A relaxor ferroelectric polymer with an ultrahigh dielectric constant largely promotes the dissociation of lithium salts to achieve high ionic conductivity

Abstract

The extremely low room-temperature ionic conductivity of solid-state polymer electrolytes (SPEs) ranging from 10⁻⁷ to 10⁻⁵ S cm⁻¹ seriously restricts their practical application in solid-state lithium metal batteries (LMBs). Herein, a unique relaxor ferroelectric (RFE) polymer of poly(vinylidene fluoride-co-trifluoroethylene-co-chlorotrifluoroethylene) [P(VDF-TrFE-CTFE)] is first investigated as a matrix of SPEs.
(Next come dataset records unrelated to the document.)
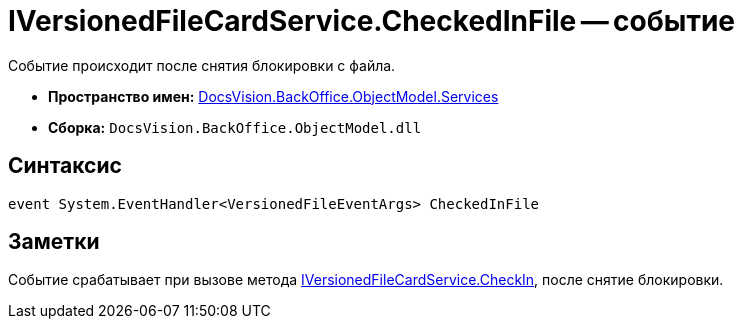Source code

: = IVersionedFileCardService.CheckedInFile -- событие

Событие происходит после снятия блокировки с файла.

* *Пространство имен:* xref:api/DocsVision/BackOffice/ObjectModel/Services/Services_NS.adoc[DocsVision.BackOffice.ObjectModel.Services]
* *Сборка:* `DocsVision.BackOffice.ObjectModel.dll`

== Синтаксис

[source,csharp]
----
event System.EventHandler<VersionedFileEventArgs> CheckedInFile
----

== Заметки

Событие срабатывает при вызове метода xref:api/DocsVision/BackOffice/ObjectModel/Services/IVersionedFileCardService.CheckIn_MT.adoc[IVersionedFileCardService.CheckIn], после снятие блокировки.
We find that the P(VDF-TrFE-CTFE) with an ultrahigh dielectric constant (ε_r) of 44 presents a stronger solvation ability towards lithium ions, which promotes the dissociation of LiN(SO₂CF₃)₂ to form more free charge carriers and enhances their mobility compared to the conventional PVDF with a low ε_r of 9. The P(VDF-TrFE-CTFE) based SPEs show a much higher ionic conductivity of 3.10 × 10⁻⁴ S cm⁻¹ at 25 °C and lower activation energy (0.26 eV) than PVDF based SPEs (1.77 × 10⁻⁵ S cm⁻¹ and 0.49 eV). The PVDF blended with the P(VDF-TrFE-CTFE) or dielectric fillers such as BaTiO₃ further confirm that the hybrid electrolytes with a larger ε_r show a higher ionic conductivity. In addition, very tight interfaces of P(VDF-TrFE-CTFE) based SPEs with both the cathode and Li metal anode are constructed to ensure a stable interfacial resistance during cycling. The LiFePO₄/Li and LiNi_0.8Co_0.1Mo_0.1O₂/Li batteries using P(VDF-TrFE-CTFE) based SPEs present a stable cycling performance at 25 °C. This work proposes a new strategy and opens a new research area to construct SPEs with high ionic conductivity by greatly increasing the ε_r of polymers.